It seems that federal officials have worked overtime to undermine public trust. Benghazi, the IRS abuses, the “fast and furious” gun-running fiasco, the solar power boondoggles, and the seemingly endless implementation problems of the Affordable Care Act—all these scandals have common themes: arrogant and abusive bureaucracy, double dealing, lame excuses, and legal hairsplitting.
The outrages listed above can be placed squarely at the doorstep of the White House. But one scandal is truly bipartisan: How key administration and congressional officials connived to create, under cover of the Affordable Care Act, also known as Obamacare, special health insurance subsidies for members of Congress.
All these scandals have common themes: arrogant and abusive bureaucracy, double dealing, lame excuses, and legal hairsplitting.
Here’s how it went down.
Rushing to enact the giant Obamacare bill in March 2010, Congress voted itself out of its own employer-sponsored health insurance coverage—the Federal Employees Health Benefits Program.
Section 1312(d)(3)(D) required members of Congress and staff to enroll in the new health insurance exchange system. But in pulling out of the Federal Employees Health Benefits Program, they also cut themselves off from their employer-based insurance contributions.
(It should be noted that, before final passage, Sen. Charles Grassley, R-Iowa, offered an amendment that would have provided Federal Employees Health Benefits Program subsidies for congressional enrollees in Obamacare, but Senate Democrats defeated it on a procedural vote, 56-43.)
Obamacare’s insurance subsidies for ordinary Americans are generous, but capped by income. No one with an annual income over $47,080 gets a subsidy. That’s well below typical Capitol Hill salaries. Members of Congress make $174,000 annually, and many on their staff have impressive, upper-middle-class paychecks.
Maybe the lawmakers didn’t understand what they were doing, but The New York Times’ perspicacious Robert Pear certainly did.
On April 12, 2010, Pear wryly wrote, “If they did not know exactly what they were doing to themselves, did lawmakers who wrote and passed the bill fully grasp the details of how it would influence the lives of other Americans?”

▶ To do
According to the commentary on congressional health insurance subsidies, what is the annual salary of members of Congress?

▶ Information provided
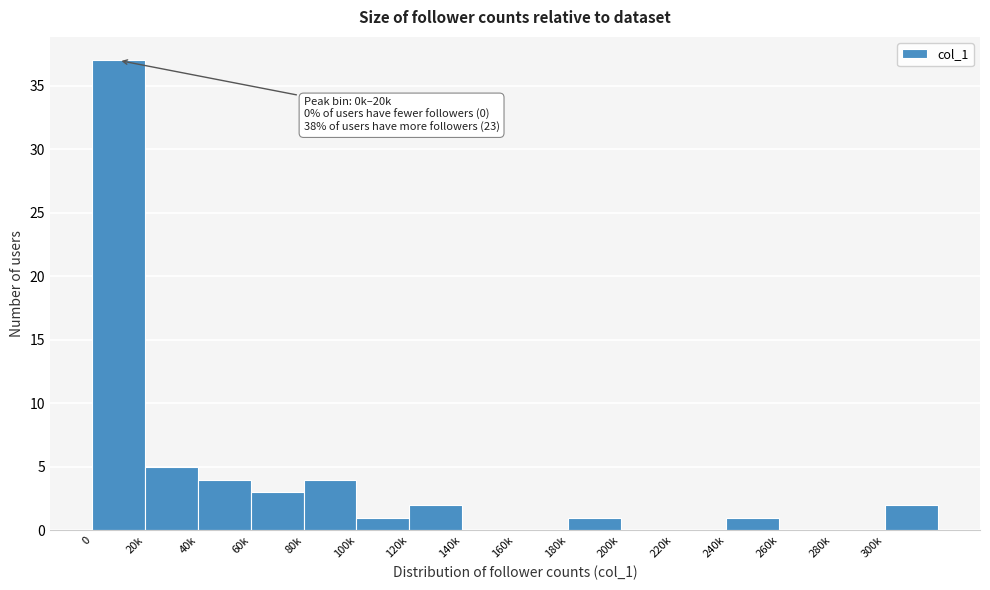

Reading left to right, extract all data points from this chart.

0=37	20k=5	40k=4	60k=3	80k=4	100k=1	120k=2	140k=0	160k=0	180k=1	200k=0	220k=0	240k=1	260k=0	280k=0	300k=2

▶ Result of the exercise
Members of Congress make $174,000 a year.